WHAT THE TASK ASKS:
Every line holding "argv" should be copied from the records below.

SUPPLIED DATA START

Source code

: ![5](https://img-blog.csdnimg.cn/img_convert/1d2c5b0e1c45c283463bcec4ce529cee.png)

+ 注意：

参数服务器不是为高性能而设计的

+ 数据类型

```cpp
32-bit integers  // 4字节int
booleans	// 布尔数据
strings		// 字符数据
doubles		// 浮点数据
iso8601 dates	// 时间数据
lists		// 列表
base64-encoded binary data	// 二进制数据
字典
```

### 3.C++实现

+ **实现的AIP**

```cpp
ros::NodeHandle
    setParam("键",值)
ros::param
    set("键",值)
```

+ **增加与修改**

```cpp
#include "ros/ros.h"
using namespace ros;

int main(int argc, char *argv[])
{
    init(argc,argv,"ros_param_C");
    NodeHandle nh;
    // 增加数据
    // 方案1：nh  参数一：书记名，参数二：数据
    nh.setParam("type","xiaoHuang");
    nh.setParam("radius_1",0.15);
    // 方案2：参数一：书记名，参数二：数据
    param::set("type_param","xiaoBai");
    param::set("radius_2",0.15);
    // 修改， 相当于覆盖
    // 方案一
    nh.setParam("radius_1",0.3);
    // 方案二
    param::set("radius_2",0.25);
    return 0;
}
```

SUPPLIED DATA END

RESPONSE TO THE TASK:
int main(int argc, char *argv[])
    init(argc,argv,"ros_param_C");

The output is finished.